A possible architecture is sketched in Figure 1.
Figure 1: Layers of an MPJ reference implementation
The bottom level, process creation and monitoring, incorporates initial negotiation with the MPJ daemon, and low-level services provided by this daemon, including clean termination and routing of output streams. The daemon invokes the MPJSlave class in a new JVM. MPJSlave is responsible for downloading the user's application and starting that application. It may also directly invoke routines to initialize the message-passing layer. Overall, what this bottom layer provides to the next layer is a reliable group of processes with user code installed. It may also provide some mechanisms--presumably RMI-based (we assume that the whole of the bottom layer is built on RMI)--for global synchronization and broadcasting simple information like server port numbers.
The next layer manages low-level socket connections. It establishes all-to-all TCP socket connections between the hosts.
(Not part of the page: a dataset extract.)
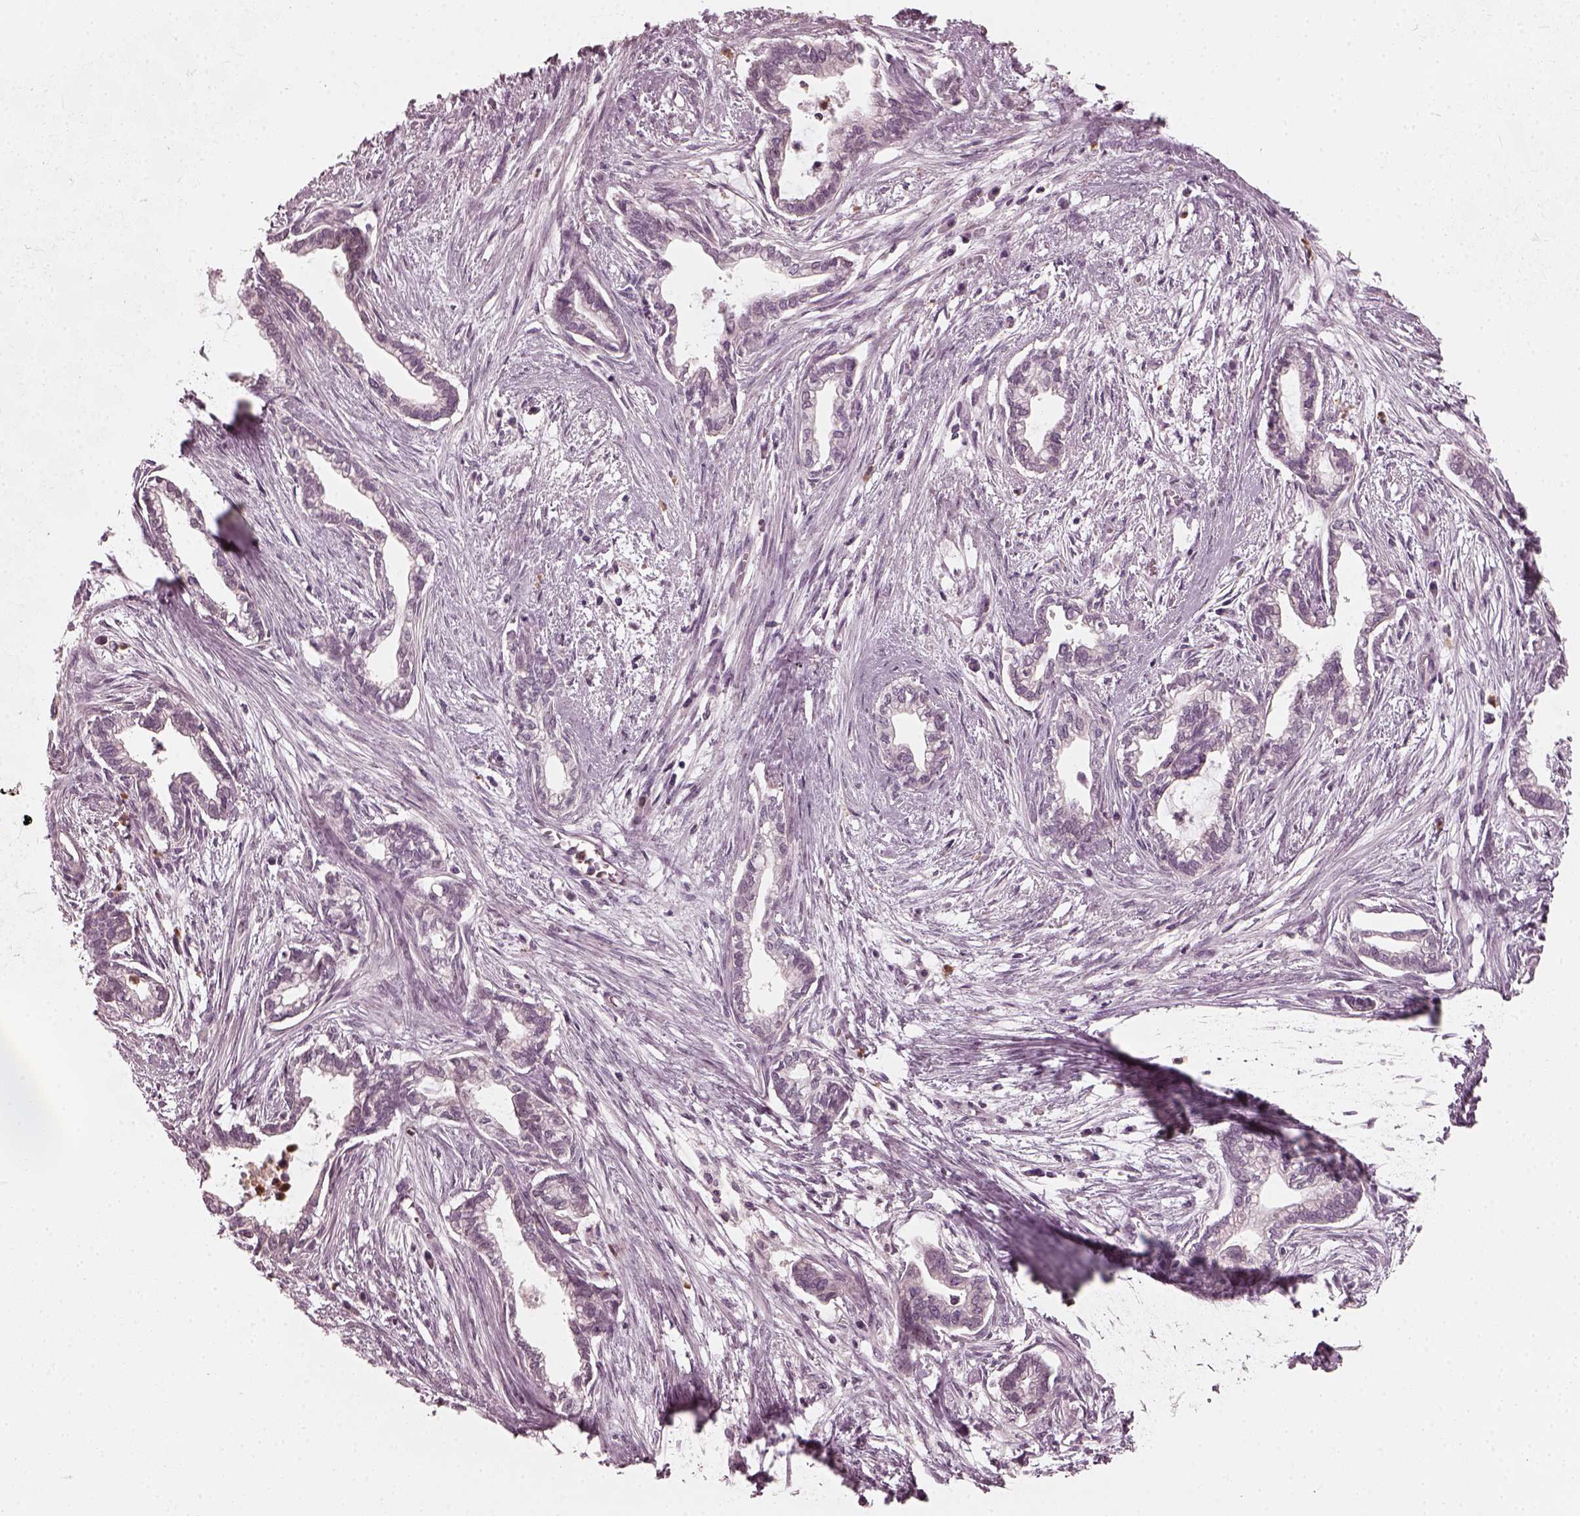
{"staining": {"intensity": "negative", "quantity": "none", "location": "none"}, "tissue": "cervical cancer", "cell_type": "Tumor cells", "image_type": "cancer", "snomed": [{"axis": "morphology", "description": "Adenocarcinoma, NOS"}, {"axis": "topography", "description": "Cervix"}], "caption": "IHC micrograph of human cervical cancer stained for a protein (brown), which shows no positivity in tumor cells. (DAB (3,3'-diaminobenzidine) immunohistochemistry visualized using brightfield microscopy, high magnification).", "gene": "CHIT1", "patient": {"sex": "female", "age": 62}}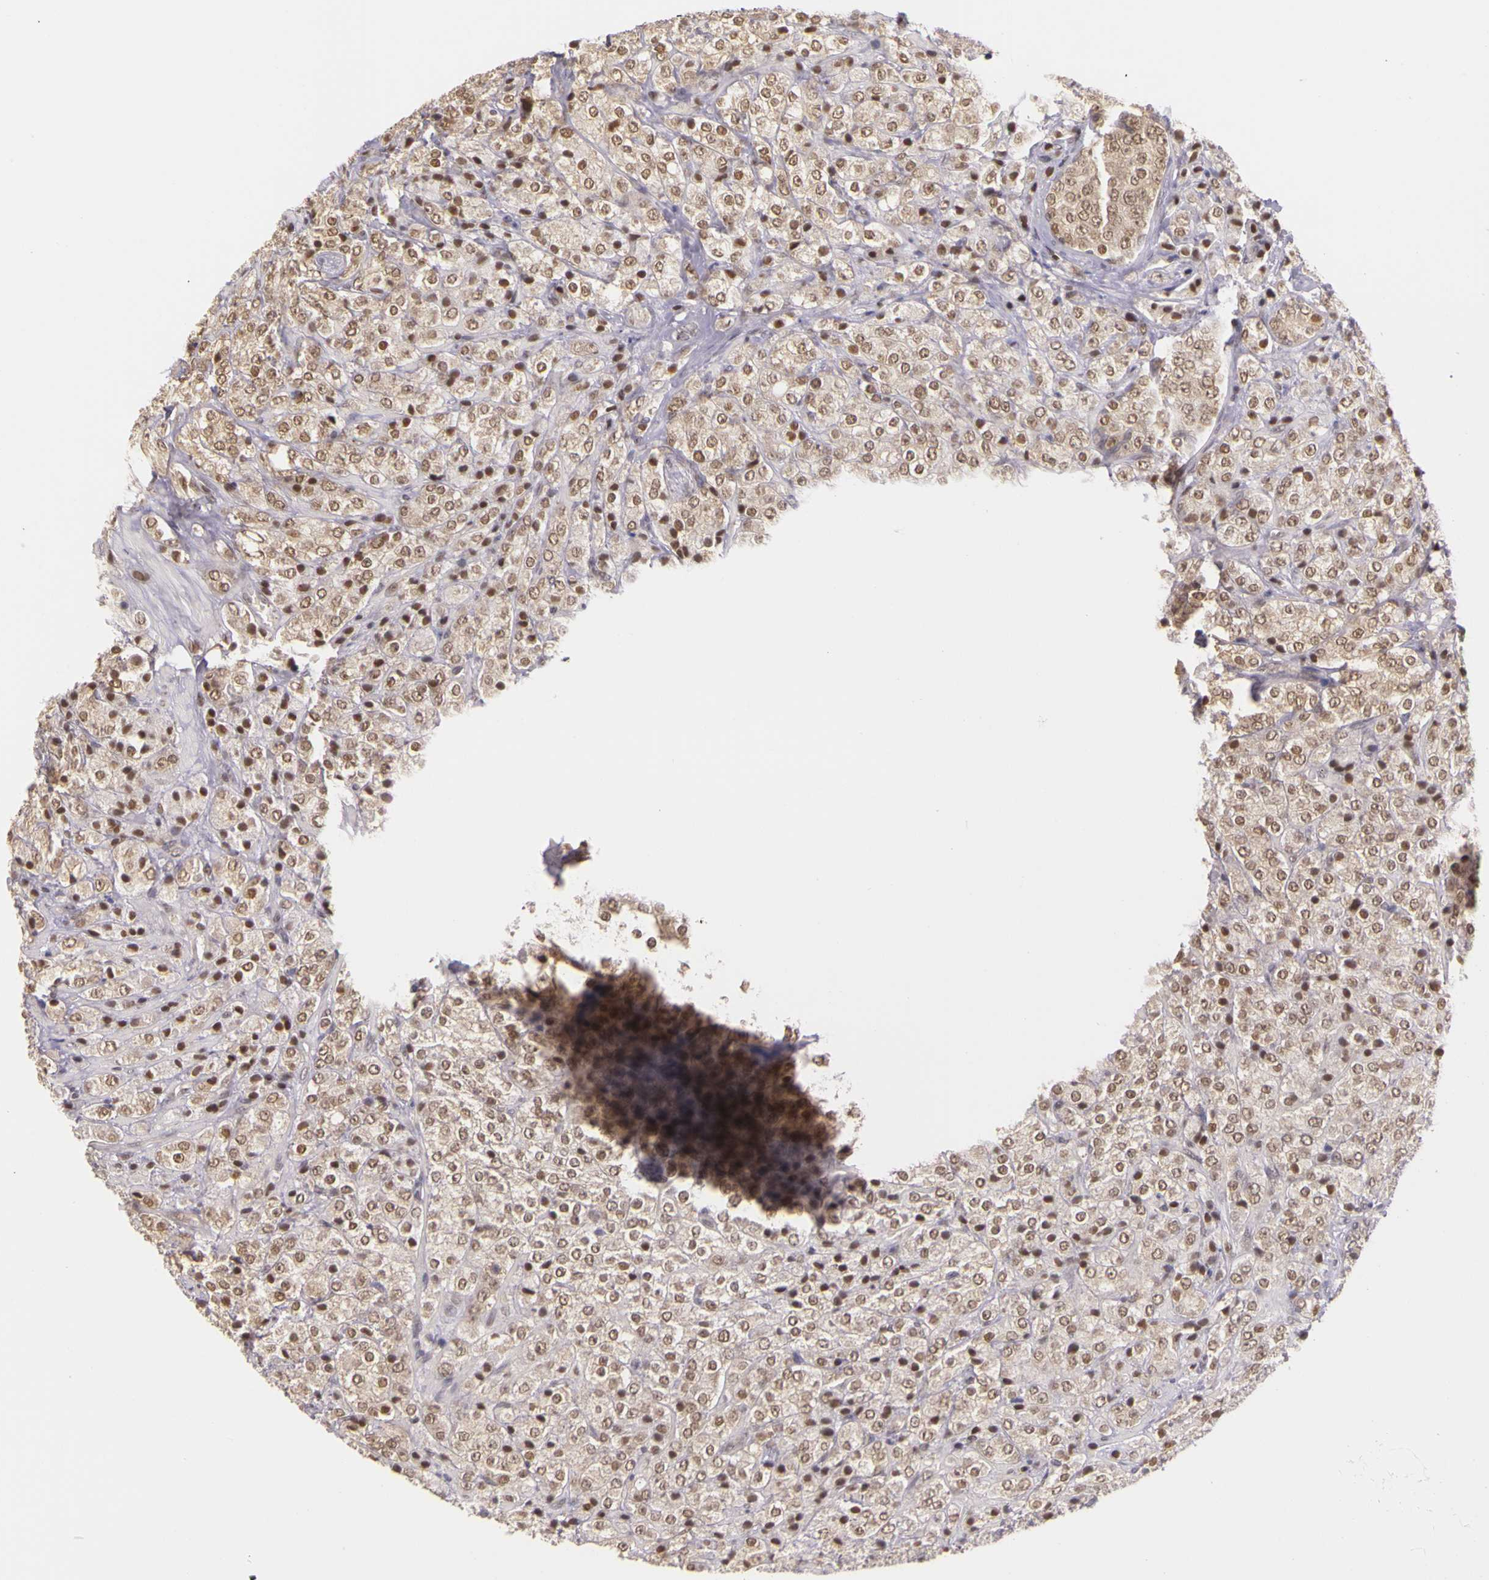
{"staining": {"intensity": "weak", "quantity": ">75%", "location": "nuclear"}, "tissue": "prostate cancer", "cell_type": "Tumor cells", "image_type": "cancer", "snomed": [{"axis": "morphology", "description": "Adenocarcinoma, Medium grade"}, {"axis": "topography", "description": "Prostate"}], "caption": "Human prostate adenocarcinoma (medium-grade) stained with a brown dye reveals weak nuclear positive staining in approximately >75% of tumor cells.", "gene": "WDR13", "patient": {"sex": "male", "age": 70}}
The idea of an ``MPJ device'' level is modelled on the abstract device interface of MPICH. A minimal API includes non-blocking standard-mode send and receive operations (analogous to MPI_ISEND and MPI_IRECV, and various wait operations--at least operations equivalent to MPI_WAITANY and MPI_TESTANY). All other point-to-point communication modes can be implemented correctly and with reasonable efficiency on top of this minimal set. Unlike the MPICH device level, we do not incorporate direct support for groups, communicators and (necessarily) datatypes at this level (but we do assume support for message contexts). Message buffers will probably be byte arrays. The device level is intended to be implemented on socket send and recv operations, using standard Java threads and synchronization methods to achieve its richer semantics.
The next layer is base-level MPJ, which includes point-to-point communications, communicators, groups, datatypes and environmental management. On top of this are higher-level MPJ operations including the collective operations. We anticipate that much of this code can be implemented by fairly direct transcription of the src subdirectories in the MPICH release--the parts of the MPICH implementation above the abstract device level.